Reading text ->

[Shotwell] Two features I'm really missing ....

pt pt at traversin.org
Mon Oct 3 20:07:42 UTC 2011


On 29 September 2011 21:31, Dougie Nisbet <dougie at highmoor.co.uk> wrote:
>
> I'm all for innovation and progress and don't want to fall into the 'but
> software x does it this way' trap, but, er, this is something that f-spot
> does this really well. Single keypress, (t) for tags, then auto-completion
> on tab-press, or cycling through valid tags (just like bash shell). It also
> allows editing (like 'Modify Tag') in the same way as shotwell, by simply
> deleting a tag from the photo. Elegant and intuitive.

Dear Dougie, it seems that you and me are the only people with a
complex tag-tree, or at least we are the most `vocal' ones, at least
judging from this mailing list ;-)

I feel your pain, and I am eagerly awaiting for a decent solution for
the tagging issue.

F-spot was doing the tagging pretty good. And I would still be using it, but:

1. f-spot is SSSSSLLLLLLLLLLLOOOOOOOOOOOOWWWWWWWWWWWW, while shotwell
seems very fast in comparison;

2. f-spot was writing invalid (or at least malformed) XML for the
xmp-subject tags. I asked for illumination in the f-spot mailing list
a few times, but I got no answer (i.e. no solution or simple
acknowledgement of what was happening); shotwell has no problems so
far;

3. f-spot *did* screw my saved-in-picture tags BIG TIME: I discovered
too late that if at some given moment you switch to `do not write
metadata into files' (in my case for performance reason, given the
huge amount of photos to be tagged), then do some mass-tagging, then
switch back to `write metadata into files', f-spot will just write the
*new* tags, silently *overwriting* the ones already in files metadata.
A show-stopper. I guess I should have used the (optional) plugin to
update metadata into files, but that extension was not available any
more for newer versions. I don't dare trying that one with shotwell,
given the preceding experience, so I don't know what it would do;

4. f-spot is no longer being actively developed, and the current
version is quite buggy, far from usable.

5. last but not least, f-spot is written in C# (or whatever they call
it) and uses the `mono' libraries, thus I guess one can not easily
borrow pieces of code from it and using it on other software (I'm not
developer, so this is just my guess).

Record extracts ->
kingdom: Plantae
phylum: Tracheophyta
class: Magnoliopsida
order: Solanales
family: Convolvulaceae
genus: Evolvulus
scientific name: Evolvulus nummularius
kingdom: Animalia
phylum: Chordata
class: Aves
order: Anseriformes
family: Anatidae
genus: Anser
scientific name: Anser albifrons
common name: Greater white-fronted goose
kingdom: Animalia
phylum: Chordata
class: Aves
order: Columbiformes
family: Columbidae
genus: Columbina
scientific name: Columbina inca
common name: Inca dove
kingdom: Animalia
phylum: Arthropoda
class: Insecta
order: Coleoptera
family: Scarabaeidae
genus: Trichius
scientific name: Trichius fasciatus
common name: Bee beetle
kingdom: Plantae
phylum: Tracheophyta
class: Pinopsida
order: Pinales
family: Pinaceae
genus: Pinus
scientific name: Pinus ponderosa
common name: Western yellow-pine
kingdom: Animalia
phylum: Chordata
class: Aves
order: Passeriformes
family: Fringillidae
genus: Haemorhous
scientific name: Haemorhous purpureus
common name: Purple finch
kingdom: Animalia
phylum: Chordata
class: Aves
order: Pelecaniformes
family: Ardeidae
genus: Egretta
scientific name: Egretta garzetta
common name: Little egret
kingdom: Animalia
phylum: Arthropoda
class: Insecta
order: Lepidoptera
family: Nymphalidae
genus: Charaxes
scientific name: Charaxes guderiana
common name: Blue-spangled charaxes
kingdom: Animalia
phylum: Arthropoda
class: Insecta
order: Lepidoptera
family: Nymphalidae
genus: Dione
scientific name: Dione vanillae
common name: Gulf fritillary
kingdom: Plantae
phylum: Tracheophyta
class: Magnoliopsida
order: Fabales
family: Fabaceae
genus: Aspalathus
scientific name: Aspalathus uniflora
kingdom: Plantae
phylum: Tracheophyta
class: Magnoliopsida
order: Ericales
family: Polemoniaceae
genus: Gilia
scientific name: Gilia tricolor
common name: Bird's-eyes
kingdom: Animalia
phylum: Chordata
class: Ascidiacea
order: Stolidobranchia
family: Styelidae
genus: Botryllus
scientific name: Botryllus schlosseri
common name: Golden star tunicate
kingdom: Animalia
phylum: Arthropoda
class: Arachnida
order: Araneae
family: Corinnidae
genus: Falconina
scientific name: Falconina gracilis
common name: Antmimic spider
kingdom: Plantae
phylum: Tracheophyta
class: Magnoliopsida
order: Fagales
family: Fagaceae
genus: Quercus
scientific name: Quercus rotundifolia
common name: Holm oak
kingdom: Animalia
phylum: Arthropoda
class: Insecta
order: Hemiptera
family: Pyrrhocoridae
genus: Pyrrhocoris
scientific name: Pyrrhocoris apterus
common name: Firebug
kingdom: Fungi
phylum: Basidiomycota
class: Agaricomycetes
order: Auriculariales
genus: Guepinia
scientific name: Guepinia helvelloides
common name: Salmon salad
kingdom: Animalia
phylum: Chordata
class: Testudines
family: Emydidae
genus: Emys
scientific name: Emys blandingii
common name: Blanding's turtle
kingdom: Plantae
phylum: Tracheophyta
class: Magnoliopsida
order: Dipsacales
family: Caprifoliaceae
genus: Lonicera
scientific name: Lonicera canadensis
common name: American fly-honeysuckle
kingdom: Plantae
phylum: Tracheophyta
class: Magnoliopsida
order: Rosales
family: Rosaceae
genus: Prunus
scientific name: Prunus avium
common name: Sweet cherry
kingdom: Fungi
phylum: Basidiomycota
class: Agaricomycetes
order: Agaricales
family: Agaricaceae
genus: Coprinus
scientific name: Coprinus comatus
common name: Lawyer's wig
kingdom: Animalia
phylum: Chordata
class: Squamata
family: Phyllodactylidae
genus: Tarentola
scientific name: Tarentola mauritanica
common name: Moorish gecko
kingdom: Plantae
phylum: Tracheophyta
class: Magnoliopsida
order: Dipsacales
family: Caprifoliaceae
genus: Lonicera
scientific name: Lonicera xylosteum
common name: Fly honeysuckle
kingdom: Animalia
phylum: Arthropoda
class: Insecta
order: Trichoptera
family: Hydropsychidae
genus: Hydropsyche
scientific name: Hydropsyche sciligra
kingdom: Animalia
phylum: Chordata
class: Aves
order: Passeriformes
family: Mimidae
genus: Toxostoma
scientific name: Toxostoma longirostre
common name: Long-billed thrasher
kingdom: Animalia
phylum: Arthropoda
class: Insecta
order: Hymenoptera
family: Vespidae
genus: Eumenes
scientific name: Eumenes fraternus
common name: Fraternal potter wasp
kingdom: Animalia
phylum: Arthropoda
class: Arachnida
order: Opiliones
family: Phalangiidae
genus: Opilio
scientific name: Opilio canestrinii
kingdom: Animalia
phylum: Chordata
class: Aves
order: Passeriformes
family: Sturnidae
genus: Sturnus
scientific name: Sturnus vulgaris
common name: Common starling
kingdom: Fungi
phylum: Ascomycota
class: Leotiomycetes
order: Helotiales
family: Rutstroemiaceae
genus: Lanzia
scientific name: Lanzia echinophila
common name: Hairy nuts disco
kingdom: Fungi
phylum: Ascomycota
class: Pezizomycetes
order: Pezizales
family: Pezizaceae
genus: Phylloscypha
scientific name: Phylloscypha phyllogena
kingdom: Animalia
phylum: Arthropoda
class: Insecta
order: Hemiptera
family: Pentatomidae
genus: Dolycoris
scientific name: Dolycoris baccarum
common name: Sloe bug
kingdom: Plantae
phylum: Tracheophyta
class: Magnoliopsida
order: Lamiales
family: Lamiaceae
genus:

Work order A -> In the mailing-list message about f-spot and shotwell, copy word for word the stretch from "3. f-spot *did*" through "in files metadata.".
Work order B ->
Answer these from the mailing-list message about f-spot and shotwell:
(i) Which single key does f-spot use to start tagging?
(ii) Where did the writer ask about the malformed XML?
(iii) In what language is f-spot written?
The material has no connection to the text.

Task response A ->
3. f-spot *did* screw my saved-in-picture tags BIG TIME: I discovered
too late that if at some given moment you switch to `do not write
metadata into files' (in my case for performance reason, given the
huge amount of photos to be tagged), then do some mass-tagging, then
switch back to `write metadata into files', f-spot will just write the
*new* tags, silently *overwriting* the ones already in files metadata.

Task response B ->
(i) The t key.
(ii) In the f-spot mailing list.
(iii) C#.